Until recently, tales of the much feared Basiji, or religious police, struck deep fear into the skiers of the slopes. It was common to see these Basiji enforcing strict rules on the slopes, enforcing fines. Up until recently, the slope had been segregated into two sections – male and female.
This may not paint the best picture of prime skiing environment; however, you’ll be glad to hear that nowadays Dizin is regarded as one of the more ‘vibrant’ resorts out of the three, even with the religious police still dotted around the slopes. They still go on patrol of the resorts, however in recent times they have adopted a far less severe approach and the youth are beginning to rekindle their social freedom. If anything, the new generation of Iranian youth have gotten cheekier, and have even preyed upon the fact that not all members of the religious police are capable skiers. Young Iranians defying the guidelines of the authorities by not covering their hair, skiing with a member of the other gender, or even just wearing a t-shirt on the slopes are coming out of the woodwork and into the freedom of the 21st century.

Regardless of the religious police, the banners scattered around the resorts in Farsi pointing out the religious rules, the lack of flashy westernised amenities, Dizin is really just like any other ski-resort.

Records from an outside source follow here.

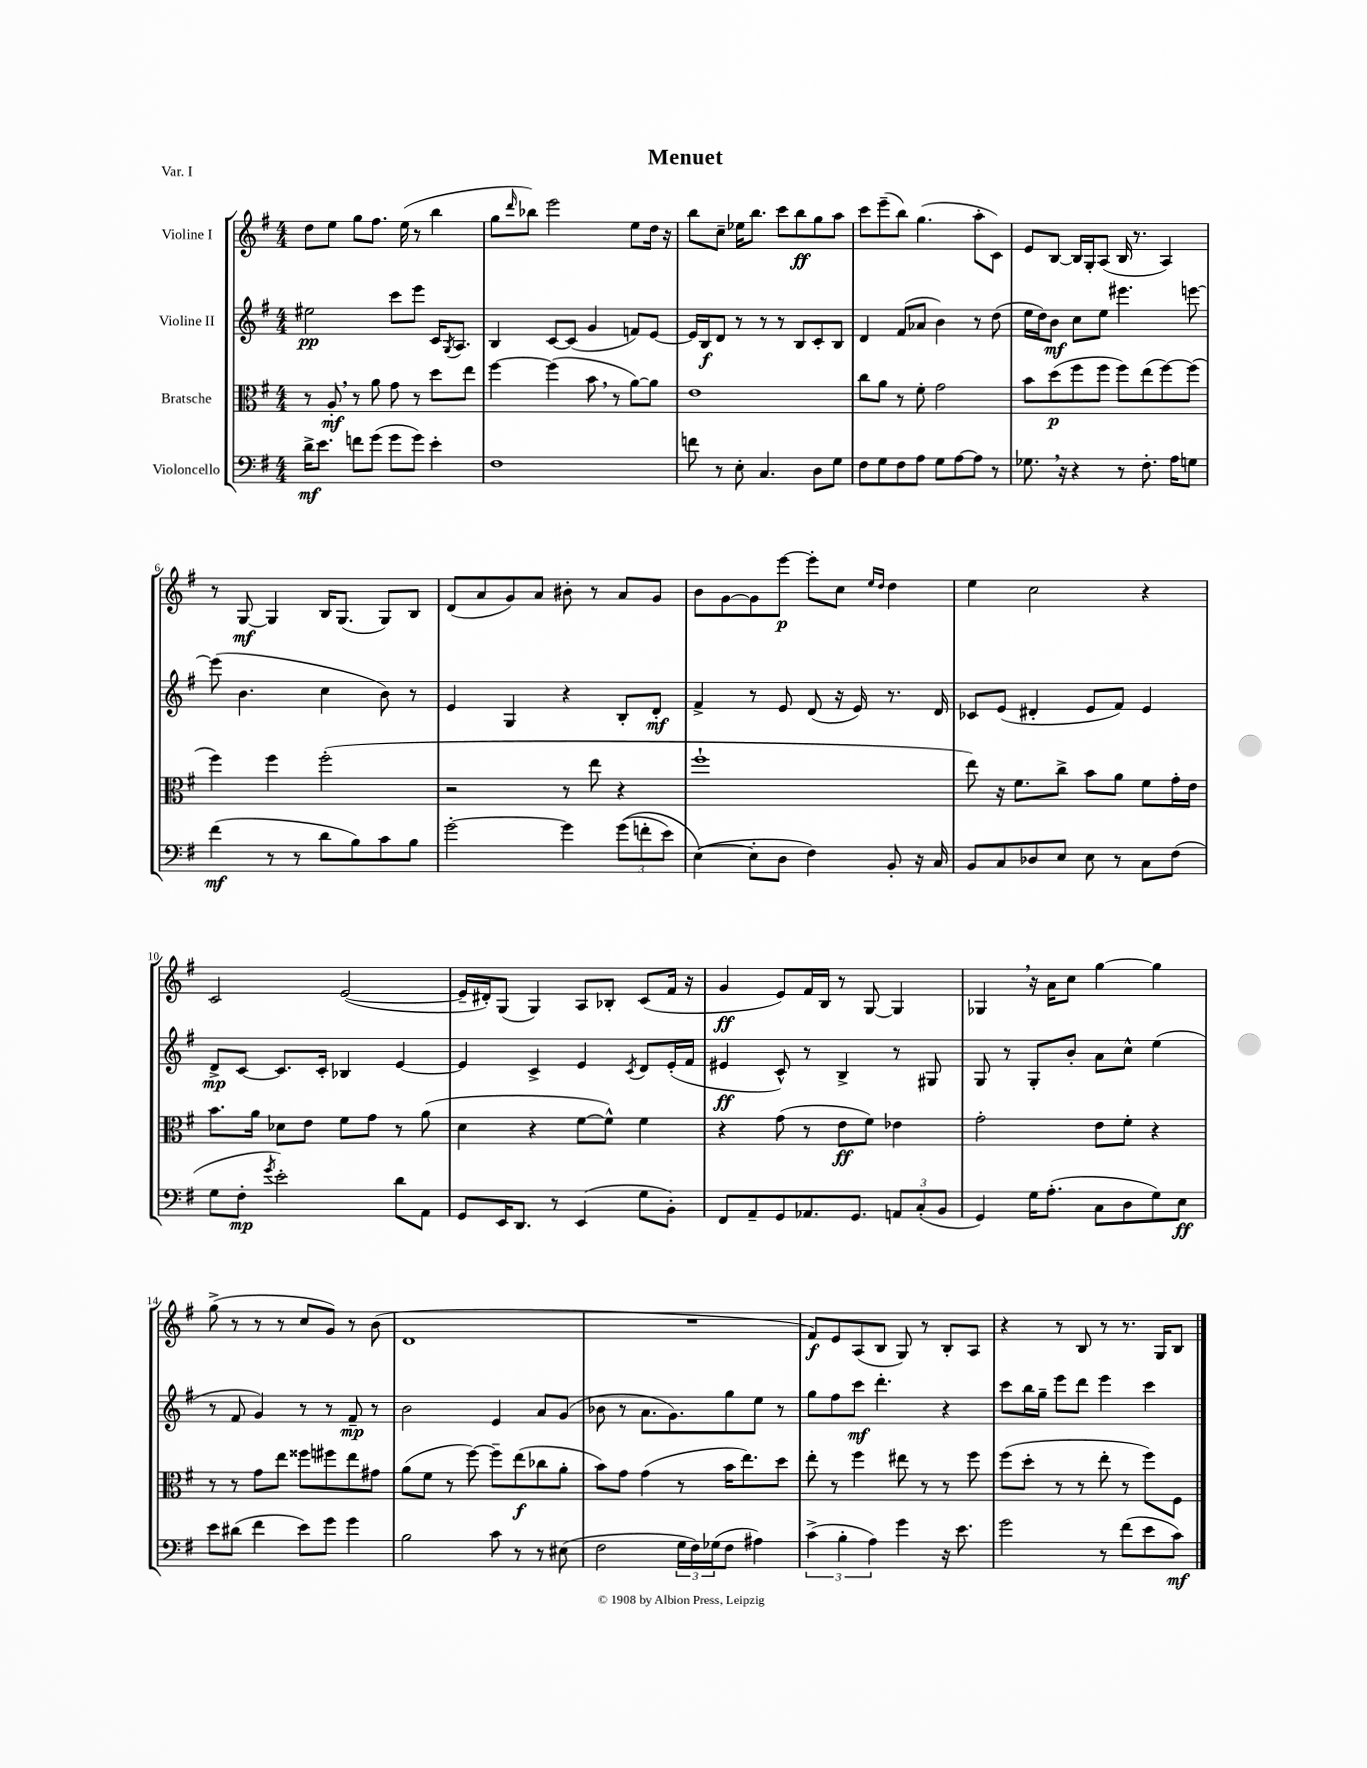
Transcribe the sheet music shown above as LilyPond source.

\header { title = "Menuet" piece = "Var. I" }
<<
\new StaffGroup <<
\new Staff = "s0" \with { instrumentName = "Violine I" } {
    \clef treble \key g \major \numericTimeSignature \time 4/4
    d''8 e''8 g''8 fis''8. e''16( r8 b''4 |
    g''8 \grace { d'''16 } bes''8) e'''2 e''8 d''16 r16 |
    b''8 c''8-- ees''16 b''8. c'''8 b''8\ff g''8 a''8 |
    c'''8 e'''8--( b''8) g''4.( a''8-. c'8) |
    e'8 b8~ b16 g16-. a8( b16 r8. a4) |
    r8 g8~\mf g4 b16 g8.( g8) b8 |
    d'8( a'8 g'8) a'8 bis'8-. r8 a'8 g'8 |
    b'8 g'8~ g'8 e'''8~\p e'''8-. c''8 \grace { e''16 d''16 } d''4 |
    e''4 c''2 r4 |
    c'2 e'2~( |
    e'16-- dis'16-.) g8( g4) a8 bes8-. c'8( fis'16 r16 |
    g'4\ff e'8) fis'16 b16 r8 g8~ g4 |
    ges4 \breathe r16 a'16 c''8 g''4~ g''4 |
    g''8->( r8 r8 r8 c''8 g'8) r8 b'8( |
    d'1 |
    R1 |
    fis'8\f) e'8 a8( b8 g8) r8 b8-. a8 |
    r4 r8 b8 r8 r8. g16 b8 \bar "|." |
}
\new Staff = "s1" \with { instrumentName = "Violine II" } {
    \clef treble \key g \major \numericTimeSignature \time 4/4
    eis''2\pp c'''8 e'''8 c'16 \acciaccatura { g8 } a8. |
    b4 c'8~ c'8( g'4 f'8) e'8~ |
    e'16 b16\f d'8 r8 r8 r8 b8 c'8-. b8 |
    d'4 fis'8( aes'8 b'4) r8 d''8( |
    e''16 d''16) b'8\mf c''8 e''8 eis'''4. e'''8~ |
    e'''8( b'4. c''4 b'8) r8 |
    e'4 g4 r4 b8-. d'8-.\mf |
    fis'4-> r8 e'8 d'8( r16 e'16) r8. d'16 |
    ces'8 e'8( dis'4-. e'8 fis'8) e'4 |
    d'8->\mp c'8~ c'8. c'16-. bes4 e'4~ |
    e'4 c'4-> e'4 \acciaccatura { c'8 } d'8 e'16-.( fis'16 |
    eis'4\ff c'8-^) r8 b4-> r8 gis8 |
    g8 r8 g8-. b'8-. a'8 c''8-^ e''4( |
    r8 fis'8 g'4) r8 r8 fis'8--\mp r8 |
    b'2 e'4 a'8 g'8( |
    bes'8 r8 a'8. g'8.) g''8 e''8 r8 |
    g''8 fis''8 c'''8\mf d'''4.-. r4 |
    c'''8 b''16 g''16-- e'''8 d'''8 e'''4 c'''4 \bar "|." |
}
\new Staff = "s2" \with { instrumentName = "Bratsche" } {
    \clef alto \key g \major \numericTimeSignature \time 4/4
    r8 a8-.\mf \breathe r8 a'8 g'8 r8 d''8 e''8 |
    fis''4~ fis''4( b'8 \breathe r8 a'8~) a'8 |
    e'1 |
    c''8 a'8 r8 fis'8-. g'2 |
    b'8 d''8\p( fis''8 fis''8 fis''8) e''8( fis''8~) fis''8( |
    fis''4) fis''4 fis''2-.( |
    r2 r8 e''8 r4 |
    fis''1-! |
    e''8) r16 fis'8. c''8-> b'8 a'8 fis'8 g'16-. e'16 |
    b'8. a'16 des'8 e'8 fis'8 g'8 r8 a'8( |
    d'4 r4 fis'8~ fis'8-^) fis'4 |
    r4 g'8( r8 e'8\ff fis'8) ees'4 |
    g'2-. e'8 fis'8-. r4 |
    r8 r8 g'8 e''8 fisis''8 fis''8 e''8 gis'8 |
    a'8( fis'8 r8 fis''8~) fis''8-- e''8\f( ces''8 a'8-. |
    b'8) g'8 g'4( r8 b'16 e''8.) d''8 |
    e''8-. r8 fis''4 eis''8 r8 r8 fis''8 |
    fis''8( d''8-. r8 r8 e''8-. r8 fis''8) fis8 \bar "|." |
}
\new Staff = "s3" \with { instrumentName = "Violoncello" } {
    \clef bass \key g \major \numericTimeSignature \time 4/4
    d'16->\mf e'8. f'8 g'8( g'8 g'8) e'4-. |
    fis1 |
    f'8 r8 e8-. c4. d8 g8 |
    fis8 g8 fis8 a8 g8 a8~ a8 r8 |
    ges8. \breathe r16 r4 r8 fis8.-. a16 g8 |
    fis'4\mf( r8 r8 d'8 b8) c'8 b8 |
    g'2~-. g'4 \tuplet 3/2 { g'8(\( f'8-. e'8) } |
    e4~(\) e8-. d8 fis4) b,8-. r16 c16 |
    b,8 c8 des8 e8 e8 r8 c8 fis8( |
    g8 fis8-.\mp \acciaccatura { g'8 } e'2-.) d'8 a,8 |
    g,8 e,16 d,8. r8 e,4( g8 b,8-.) |
    fis,8 a,8-- g,8 aes,8. g,8. \tuplet 3/2 { a,8 c8-.( b,8 } |
    g,4) g16 a8.-.( c8 d8 g8) e8\ff |
    e'8 dis'8( fis'4 e'8) g'8 g'4 |
    b2 c'8 r8 r8 eis8( |
    fis2 \tuplet 3/2 { g16 fis16) ges16( } fis8 ais4) |
    \tuplet 3/2 { c'4->( b4-. a4) } g'4 r16 e'8. |
    g'2 r8 fis'8( e'8 c'8\mf) \bar "|." |
}
>>
>>
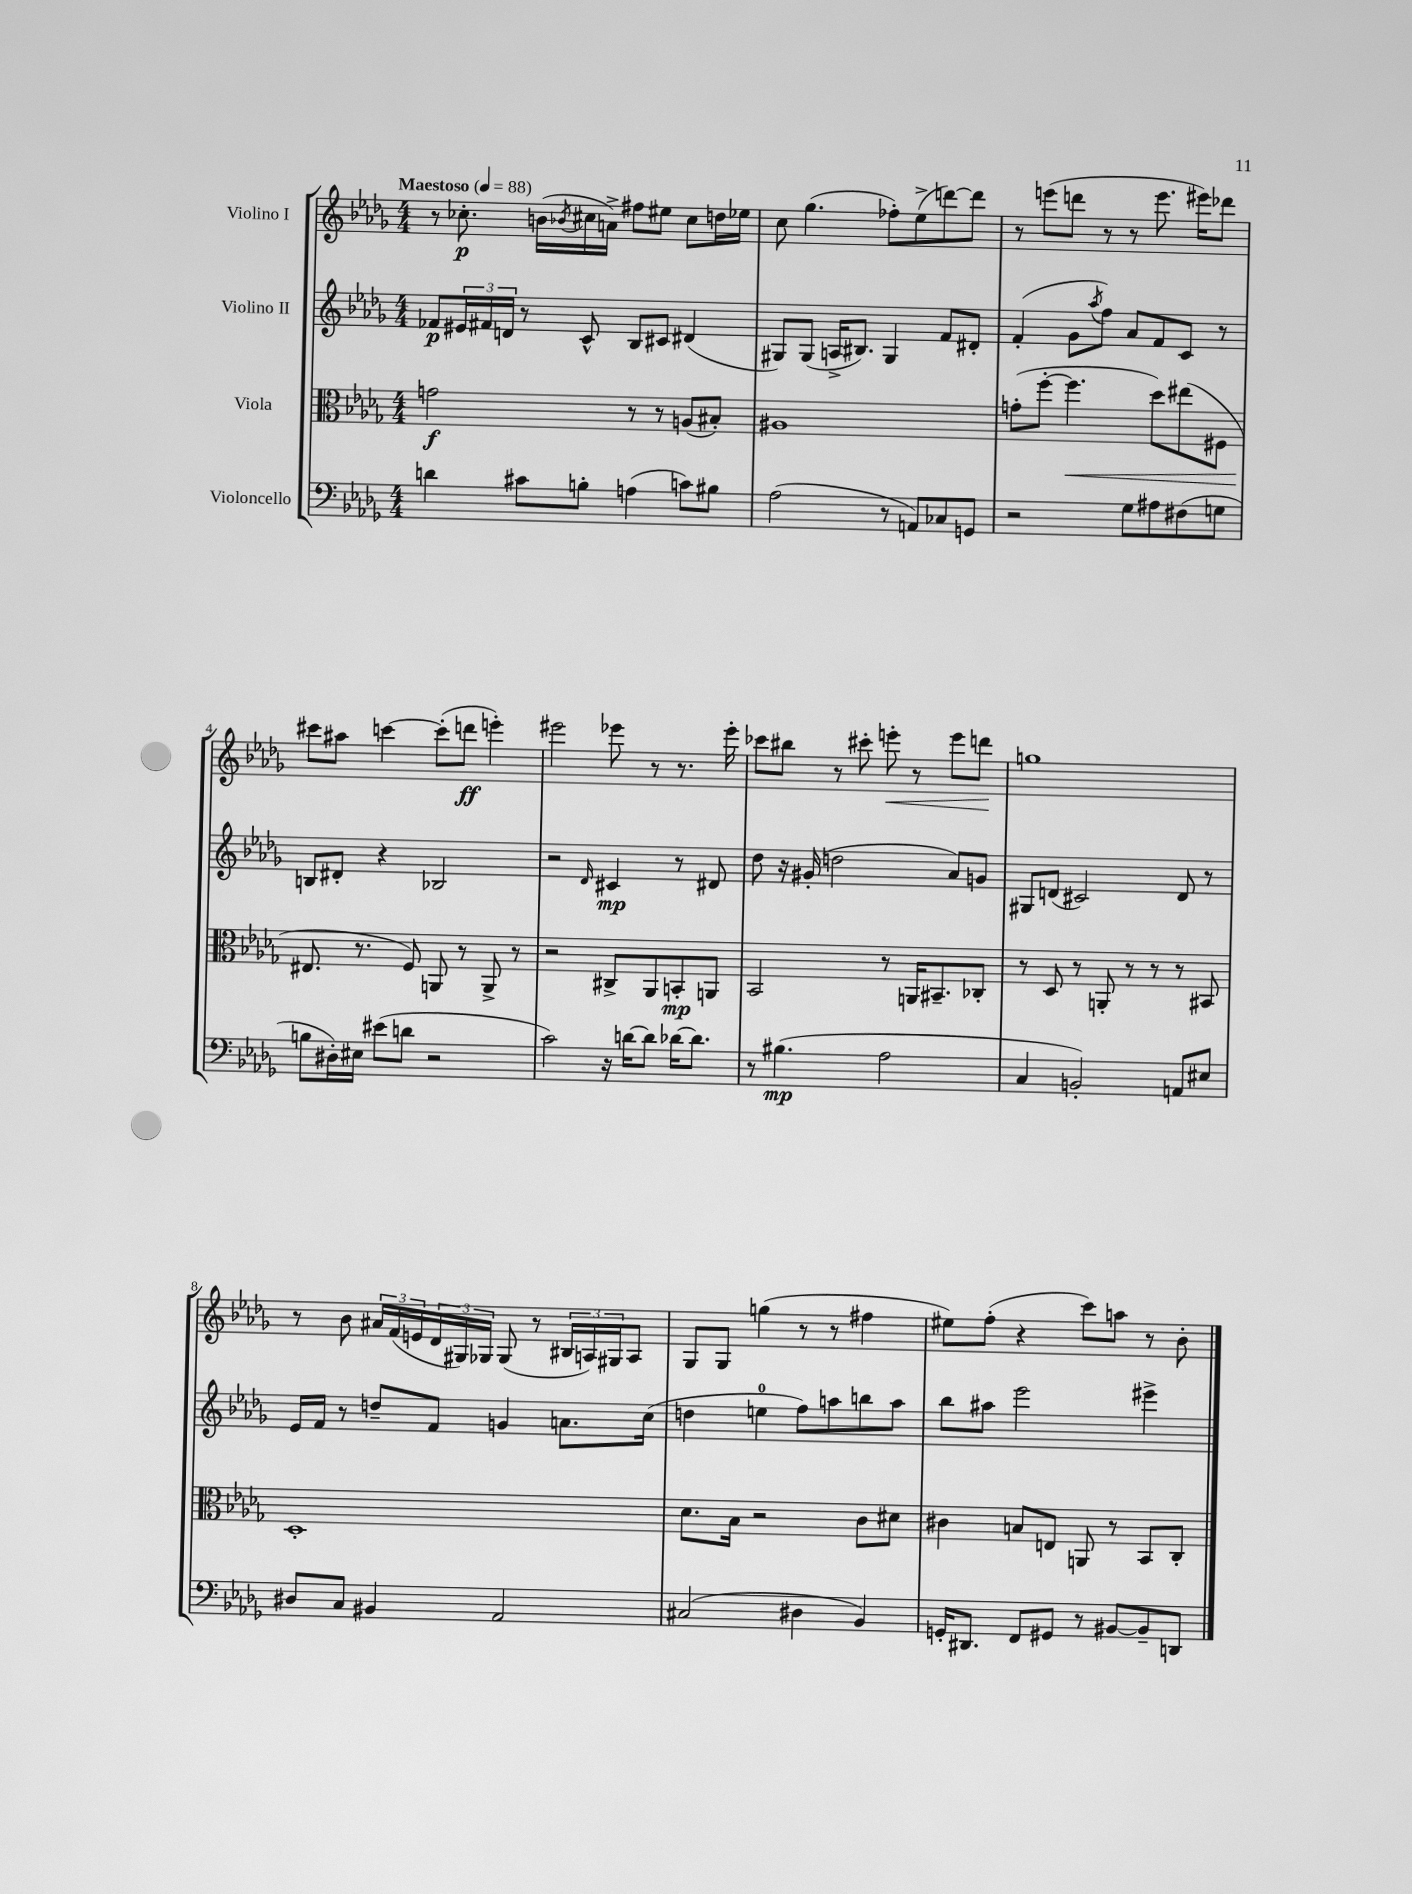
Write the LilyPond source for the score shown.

<<
\new StaffGroup <<
\new Staff = "s0" \with { instrumentName = "Violino I" } {
    \clef treble \key des \major \numericTimeSignature \time 4/4 \tempo "Maestoso" 4 = 88
    r8 ces''8.-.\p b'16( \acciaccatura { bes'8 } cis''16 a'16->) fis''8 eis''8 cis''8 d''16 ees''16 |
    c''8 ges''4.( fes''8-.) ees''8->( d'''8~) d'''8 |
    r8 e'''8( d'''8 r8 r8 e'''8. eis'''16) des'''8 |
    cis'''8 ais''8 c'''4~ c'''8-.( d'''8\ff e'''4-.) |
    eis'''2 ees'''8 r8 r8. ees'''16-. |
    ces'''8 bis''8 r8 cis'''8-. e'''8-.\< r8 e'''8 d'''8\! |
    g''1 |
    r8 bes'8 \tuplet 3/2 { ais'16 f'16( e'16 } \tuplet 3/2 { des'16 gis16) ges16 } ges8( r8 \tuplet 3/2 { bis16 a16) gis16 } a8 |
    ges8 ges8 g''4( r8 r8 fis''4 |
    eis''8) f''8-.( r4 c'''8) a''8 r8 bes'8-. \bar "|." |
}
\new Staff = "s1" \with { instrumentName = "Violino II" } {
    \clef treble \key des \major \numericTimeSignature \time 4/4
    fes'8\p \tuplet 3/2 { eis'16 fis'16 d'16 } r8 c'8-^ bes8 cis'8 dis'4( |
    gis8) gis8( a16-> bis8.) gis4 f'8 dis'8-. |
    f'4-.( ges'8 \acciaccatura { aes''8 } f''8) aes'8 f'8 c'8 r8 |
    b8 dis'8-. r4 bes2 |
    r2 \grace { des'16 } cis'4\mp r8 dis'8 |
    des''8 r16 gis'16-.( d''2 aes'8) g'8 |
    gis8 d'8( cis'2) d'8 r8 |
    ees'16 f'16 r8 d''8-- f'8 g'4 a'8. c''16( |
    d''4 e''4-0 f''8) a''8 b''8 a''8 |
    bes''8 ais''8 ees'''2 eis'''4-> \bar "|." |
}
\new Staff = "s2" \with { instrumentName = "Viola" } {
    \clef alto \key des \major \numericTimeSignature \time 4/4
    g'2\f r8 r8 a8( bis8-.) |
    ais1 |
    g'8-.( f''8~-. f''4.\< des''8) eis''8( fis8 |
    eis8.\! r8. f8) a,8 r8 a,8-> r8 |
    r2 cis8-> aes,8 b,8-.\mp a,8 |
    bes,2 r8 a,16 bis,8.-- ces8-. |
    r8 des8 r8 a,8-. r8 r8 r8 bis,8 |
    des1-. |
    des'8. bes16 r2 c'8 dis'8 |
    cis'4 b8 e8 a,8 r8 bes,8 c8-. \bar "|." |
}
\new Staff = "s3" \with { instrumentName = "Violoncello" } {
    \clef bass \key des \major \numericTimeSignature \time 4/4
    d'4 cis'8 b8-. a4( c'8) bis8 |
    aes2( r8 a,8) ces8 g,8 |
    r2 ges8 ais8 fis8( g8 |
    b8 dis16-.) eis16 eis'8( d'8 r2 |
    c'2) r16 d'16~ d'8 des'16~ des'8. |
    r8 bis4.\mp( aes2 |
    c4 b,2-.) a,8 eis8 |
    dis8 c8 bis,4 aes,2 |
    cis2( dis4 bes,4) |
    g,16-. dis,8. f,8 gis,8 r8 bis,8~ bis,8-- d,8 \bar "|." |
}
>>
>>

Music is now played loudly from speakers, people sit in cafés sipping tea taking in the atmosphere, laughter and chatter is heard from the ski lift gondolas – everything is a welcome veil that appears thrown over the backdrop of the stifling and grey Tehran city.
Dizin is a noisy, crowded hive of activity, especially on the weekends when the families from the city come out and play.

One of the main attractions about skiing is Tehran is the fact that it will not cause huge, immense holes in your budget. A full day ski pass at Dizin is around $4 – $5, and ski equipment and wear rental is around $10 – $30, although it is recommended that you bring your own equipment ad wardrobe, as a lot of rental equipment is believed to be actual relics from the 70s and 80s. Snowboarding equipment is also available – snowboarders are welcome on the slopes and their numbers are growing around Tehran as more locals begin to catch on.

Dizin, Shemshak and Tochal are all easily accessible via Tehran. The nearest airport to the resorts is the Tehran Imam Khomeini International Airport. Check your local travel agents for details of flights to Tehran. The resorts are accessible from the airport or Tehran city via coach.